By Reuters Staff
(Reuters Health) - Additional results from the phase 2 CENTAUR study on patients with amyotrophic lateral sclerosis (ALS) show that the experimental Amylyx Pharmaceuticals drug AMX0035 increases survival by 44% compared to conventional therapy.
Median overall survival was 18.5 months in the standard care group versus 25.0 months with the test treatment, a combination of sodium phenylbutyrate and taurursodiol (aka tauroursodeoxycholic acid) (P=0.023). The oral drug is also known as PB-TURSO.
People diagnosed with ALS typically die within 2 or 3 years, usually from respiratory failure.
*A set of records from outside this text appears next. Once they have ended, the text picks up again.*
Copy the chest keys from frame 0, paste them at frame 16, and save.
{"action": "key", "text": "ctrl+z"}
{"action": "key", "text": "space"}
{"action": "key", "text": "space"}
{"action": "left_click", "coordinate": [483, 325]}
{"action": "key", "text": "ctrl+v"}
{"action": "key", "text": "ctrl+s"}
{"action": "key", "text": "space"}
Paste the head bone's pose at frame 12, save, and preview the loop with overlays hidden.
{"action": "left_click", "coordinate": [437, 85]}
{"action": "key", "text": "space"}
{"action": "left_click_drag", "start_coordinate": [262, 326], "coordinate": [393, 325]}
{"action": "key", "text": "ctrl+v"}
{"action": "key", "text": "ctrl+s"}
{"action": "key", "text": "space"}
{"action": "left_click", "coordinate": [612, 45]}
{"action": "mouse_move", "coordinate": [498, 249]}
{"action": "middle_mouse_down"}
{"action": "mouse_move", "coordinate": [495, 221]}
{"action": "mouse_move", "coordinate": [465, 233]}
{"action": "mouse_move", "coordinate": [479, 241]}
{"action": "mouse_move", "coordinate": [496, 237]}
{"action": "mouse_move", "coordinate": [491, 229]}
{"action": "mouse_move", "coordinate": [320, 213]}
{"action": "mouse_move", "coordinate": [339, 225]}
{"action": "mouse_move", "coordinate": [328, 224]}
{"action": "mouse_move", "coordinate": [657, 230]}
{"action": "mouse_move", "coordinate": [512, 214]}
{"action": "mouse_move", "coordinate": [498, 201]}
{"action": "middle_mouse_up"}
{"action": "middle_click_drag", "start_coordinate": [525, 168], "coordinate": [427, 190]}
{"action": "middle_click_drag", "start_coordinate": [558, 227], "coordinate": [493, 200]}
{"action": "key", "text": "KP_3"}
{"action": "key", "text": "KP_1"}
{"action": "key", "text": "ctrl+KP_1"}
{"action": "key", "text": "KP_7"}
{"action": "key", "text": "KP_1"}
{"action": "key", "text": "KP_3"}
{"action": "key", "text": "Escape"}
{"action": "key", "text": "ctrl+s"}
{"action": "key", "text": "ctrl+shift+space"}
The results are published in the journal Muscle & Nerve.
The Amylyx-financed trial was done at 25 centers in the U.S.
Earlier results published last month by the New England Journal of Medicine showed that the drug could significantly, although not dramatically, slow the progression of the fatal illness, at least by one measure. The new report directly documents an improvement in survival.
In the study, 89 patients received the experimental treatment and 48 took a placebo. Treatment began within 18 months from onset of symptoms.
Volunteers were initially followed for 24 weeks and many continued taking riluzole and/or edaravone, the only two treatments approved by the U.S. Food and Drug Administration for ALS. At that point, 90 volunteers began taking AMX0035 in an open-label extension of the study.
They were eligible to receive the drug for up to 30 months. Those assigned to AMX0035 were exposed to it for a mean of 10.6 months; the average length of exposure was 4.7 months in the placebo group.
The median follow-up was 21.3 months but one volunteer was followed for 35 months.
The estimated probability of survival at 24 months was 51.6% in the group originally assigned to AMX0035 therapy and 33.9% in the placebo group.
The results appeared to be independent of the drugs the patients were taking before or during the trial.
The drug mitigates mitochondrial dysfunction and endoplasmic reticulum stress, two possible contributors to ALS.